- _RECORDS FOR THIS TASK_
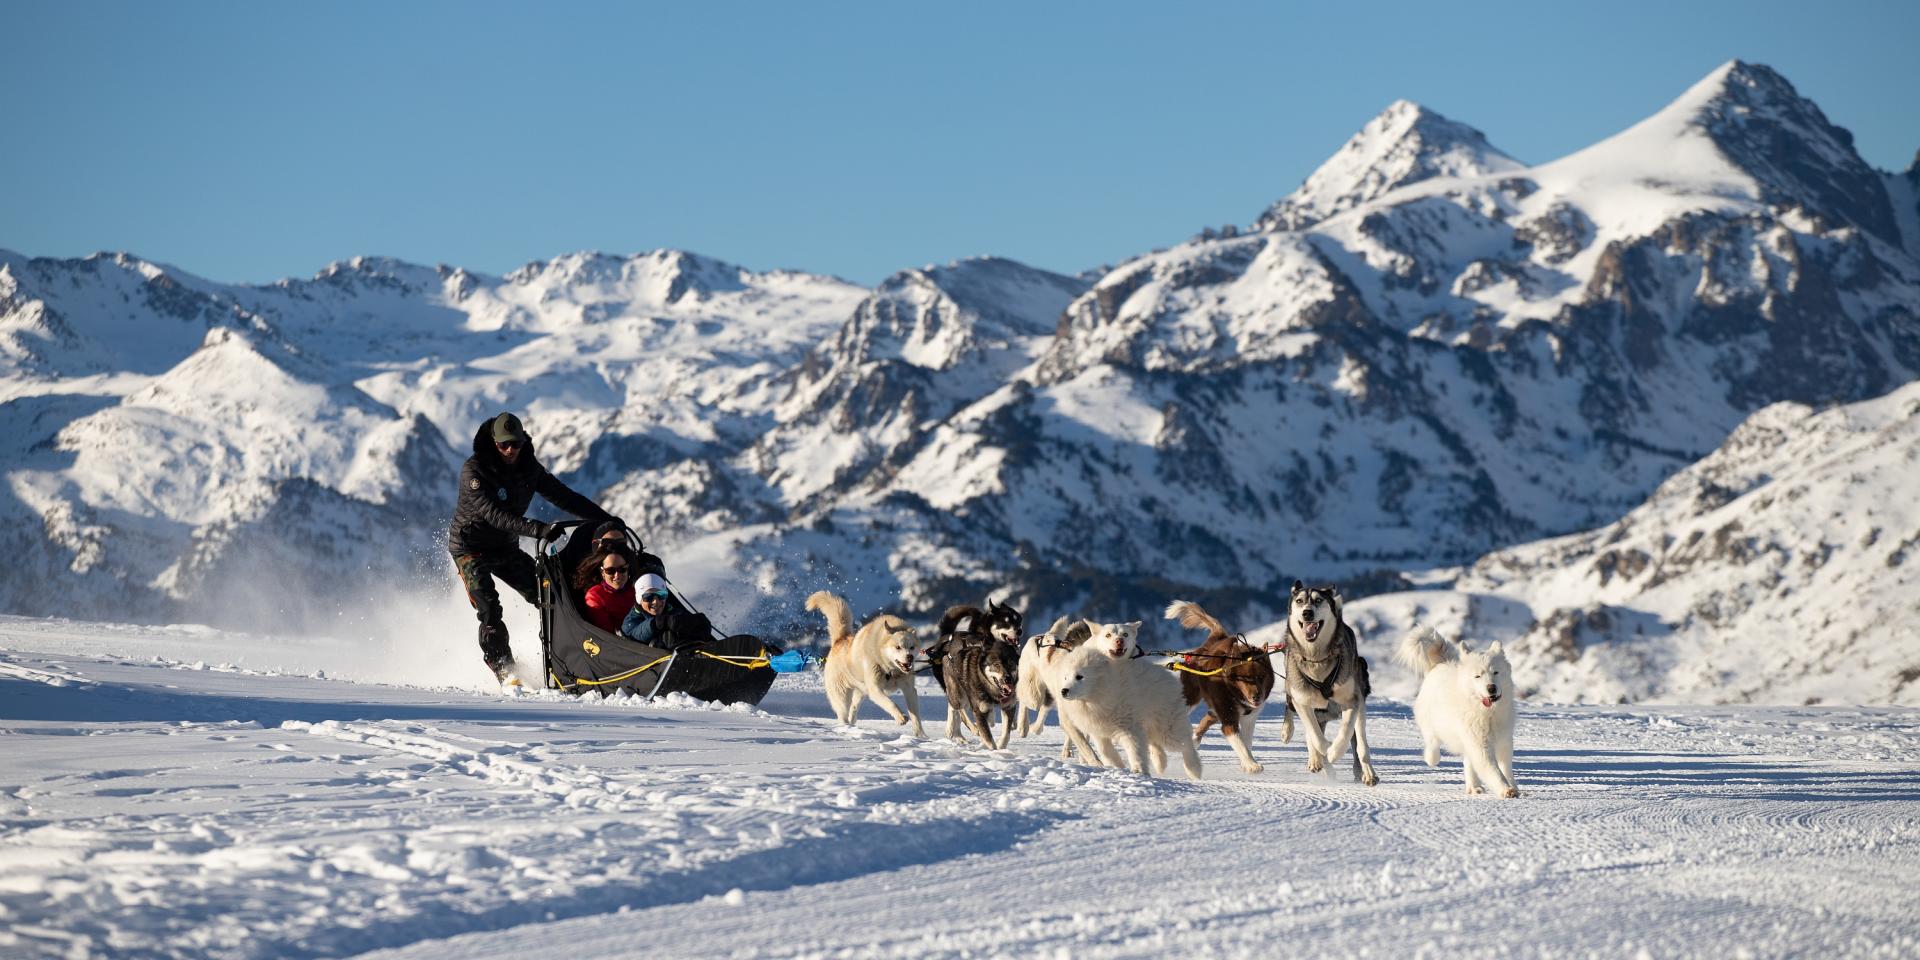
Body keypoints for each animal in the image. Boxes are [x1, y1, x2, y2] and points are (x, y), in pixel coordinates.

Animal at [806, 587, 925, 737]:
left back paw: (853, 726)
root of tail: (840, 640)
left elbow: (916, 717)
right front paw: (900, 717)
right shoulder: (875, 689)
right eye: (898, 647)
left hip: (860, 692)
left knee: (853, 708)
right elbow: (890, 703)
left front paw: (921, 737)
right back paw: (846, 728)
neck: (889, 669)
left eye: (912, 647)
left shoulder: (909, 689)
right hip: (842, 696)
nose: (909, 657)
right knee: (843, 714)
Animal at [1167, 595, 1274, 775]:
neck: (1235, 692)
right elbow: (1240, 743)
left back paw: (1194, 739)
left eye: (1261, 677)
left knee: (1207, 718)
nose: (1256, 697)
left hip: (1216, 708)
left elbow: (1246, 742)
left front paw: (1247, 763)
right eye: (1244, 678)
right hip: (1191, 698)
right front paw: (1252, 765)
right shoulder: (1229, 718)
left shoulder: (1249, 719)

...

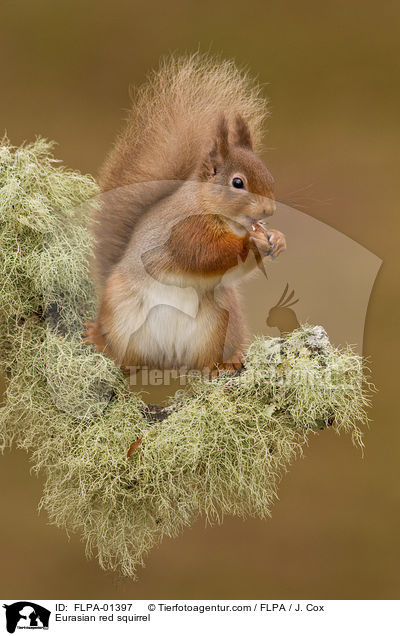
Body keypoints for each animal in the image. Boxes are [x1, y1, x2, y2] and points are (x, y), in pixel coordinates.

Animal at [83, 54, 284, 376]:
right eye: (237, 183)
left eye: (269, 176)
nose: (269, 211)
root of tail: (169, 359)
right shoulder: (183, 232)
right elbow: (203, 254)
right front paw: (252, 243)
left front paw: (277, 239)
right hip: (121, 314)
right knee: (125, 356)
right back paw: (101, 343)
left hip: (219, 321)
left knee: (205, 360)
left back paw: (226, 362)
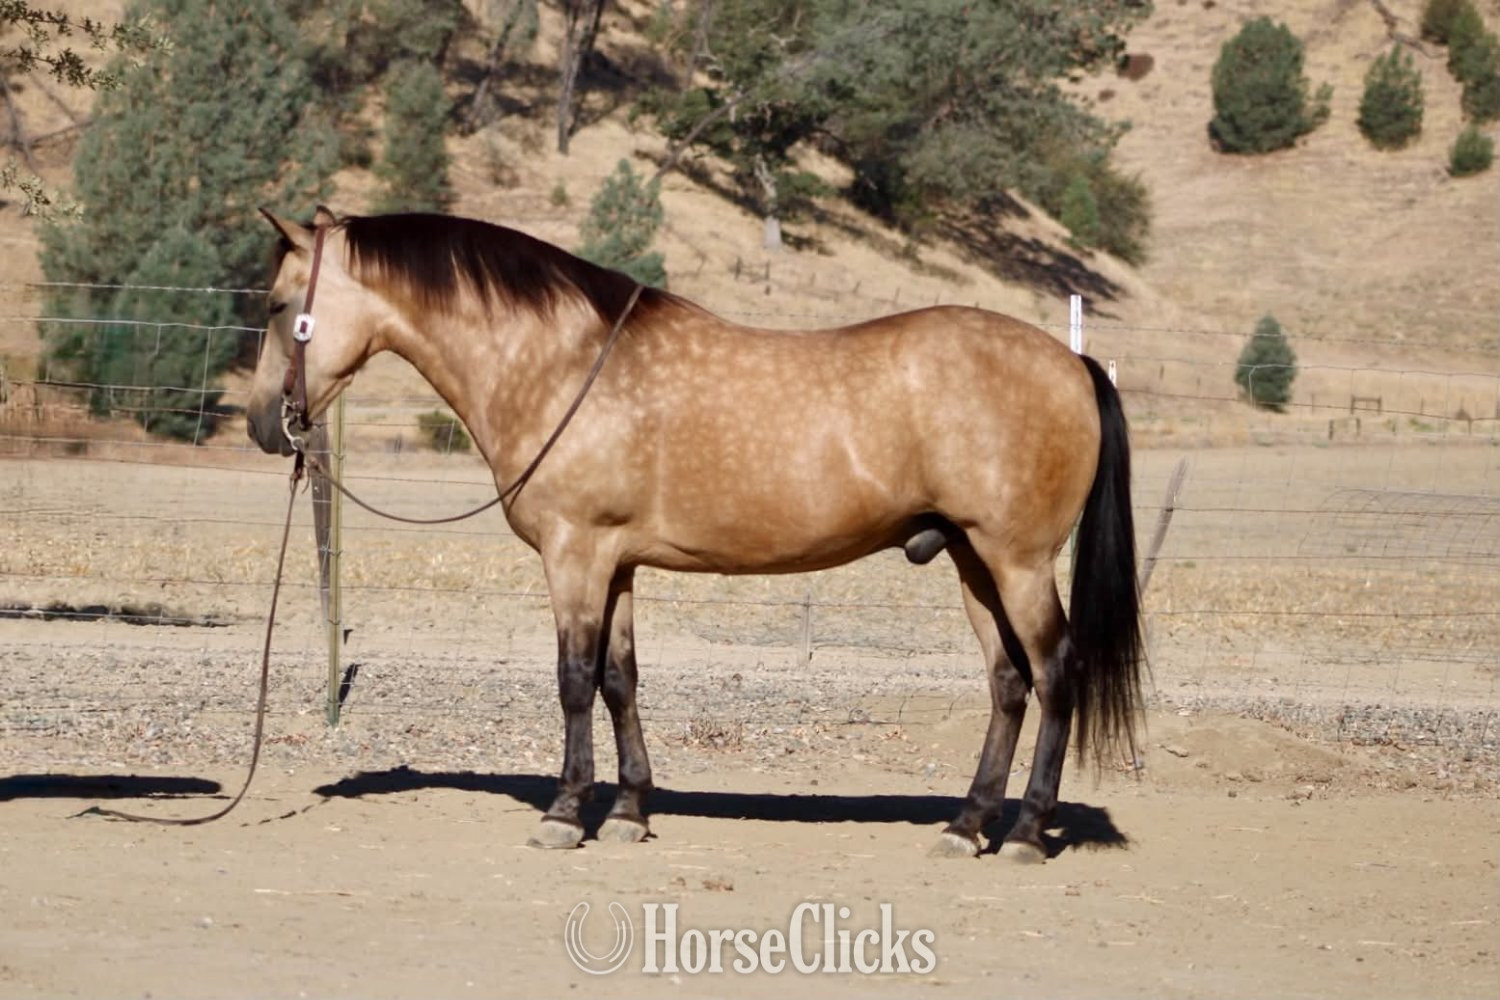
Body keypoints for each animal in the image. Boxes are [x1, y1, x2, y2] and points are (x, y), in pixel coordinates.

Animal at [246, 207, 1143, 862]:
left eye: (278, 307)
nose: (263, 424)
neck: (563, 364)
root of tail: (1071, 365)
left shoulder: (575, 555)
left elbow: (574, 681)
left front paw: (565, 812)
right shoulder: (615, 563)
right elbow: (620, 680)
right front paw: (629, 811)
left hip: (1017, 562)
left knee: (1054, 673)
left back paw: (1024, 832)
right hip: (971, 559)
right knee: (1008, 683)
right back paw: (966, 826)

--

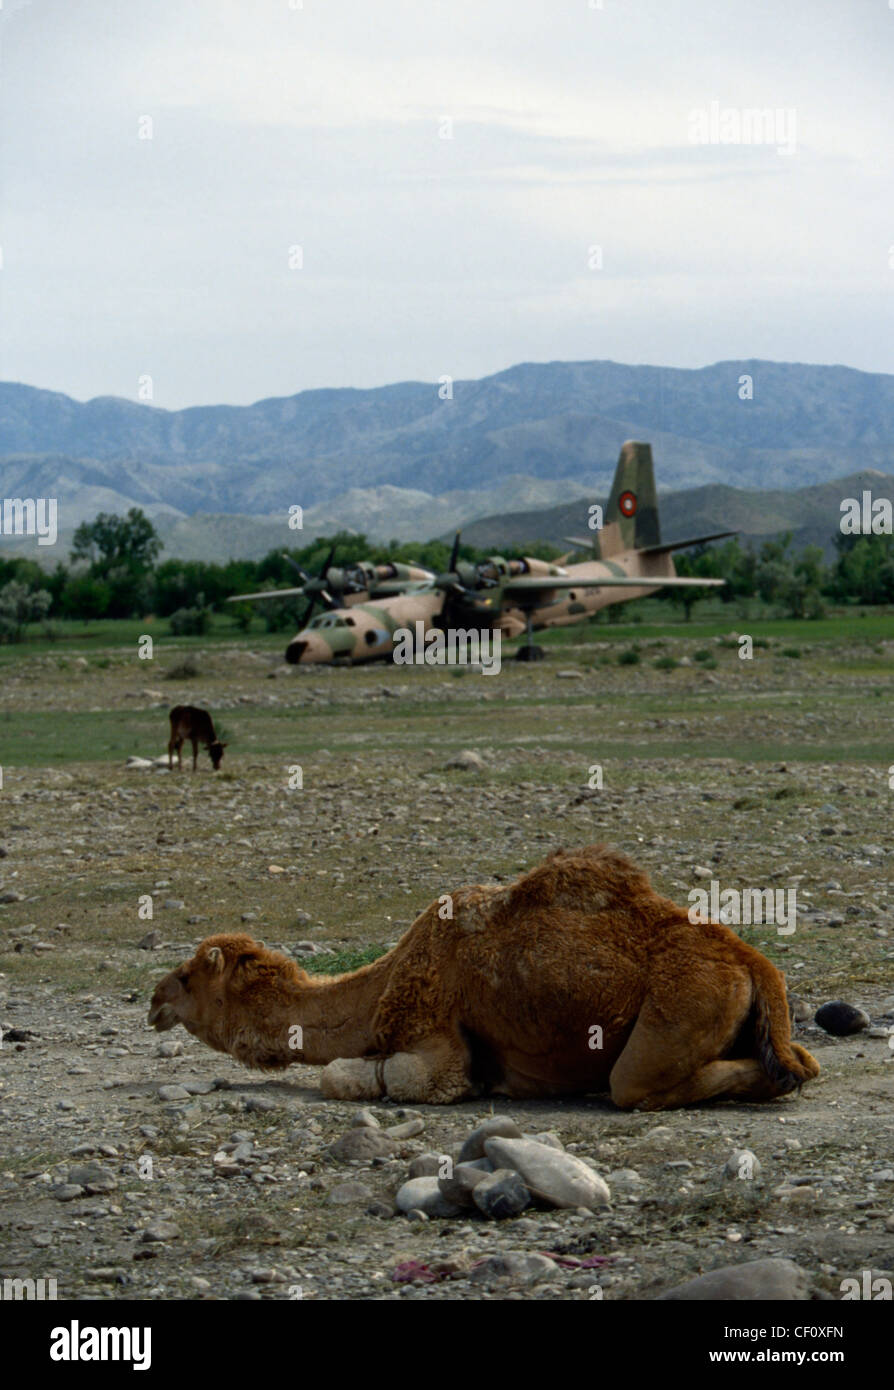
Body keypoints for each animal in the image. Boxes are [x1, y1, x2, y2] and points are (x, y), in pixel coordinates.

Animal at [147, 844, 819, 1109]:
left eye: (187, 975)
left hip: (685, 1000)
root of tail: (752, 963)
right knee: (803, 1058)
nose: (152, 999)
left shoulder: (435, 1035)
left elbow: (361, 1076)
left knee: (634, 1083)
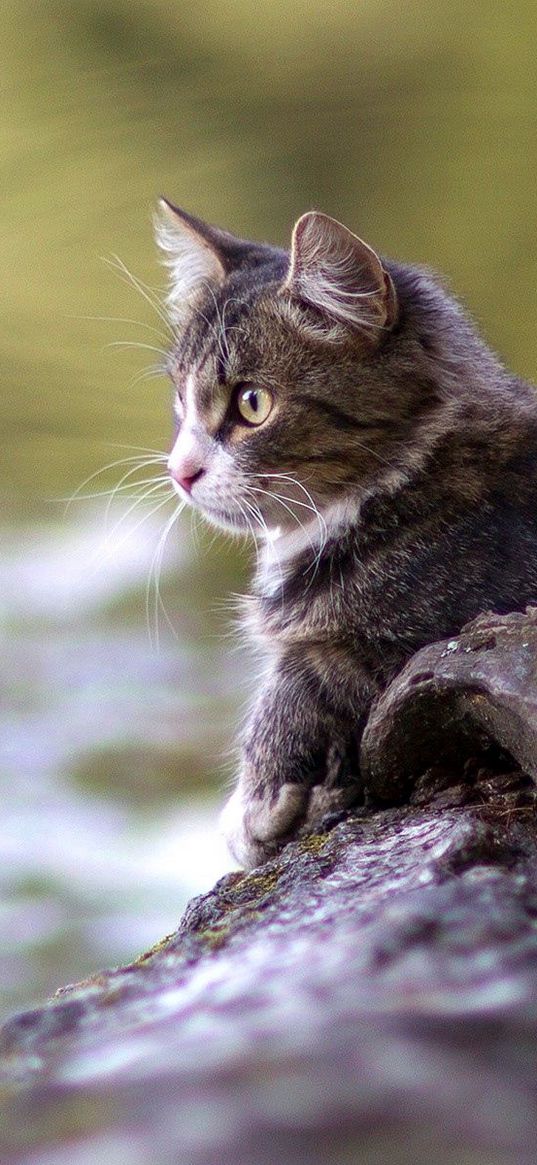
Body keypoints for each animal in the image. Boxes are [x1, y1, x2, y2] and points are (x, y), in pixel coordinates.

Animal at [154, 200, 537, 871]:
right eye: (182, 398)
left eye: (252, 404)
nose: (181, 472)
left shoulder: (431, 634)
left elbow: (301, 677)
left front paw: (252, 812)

- _ABOUT THIS EXERCISE_
Exercise for the records above: copy only the lines from the one with "left shoulder: (435, 1035)" to the one with "left front paw: (252, 812)", both ends kept, and drop the pictures.

- _RESULT_
left shoulder: (435, 1035)
left elbow: (361, 1076)
left knee: (634, 1083)
Body keypoints for each animal in the image. Boxes are [x1, y1, x2, y2] and points are (x, y), in pixel coordinates.

Animal at [154, 200, 537, 871]:
right eye: (182, 398)
left eye: (252, 404)
nose: (181, 472)
left shoulder: (431, 634)
left elbow: (301, 677)
left front paw: (252, 812)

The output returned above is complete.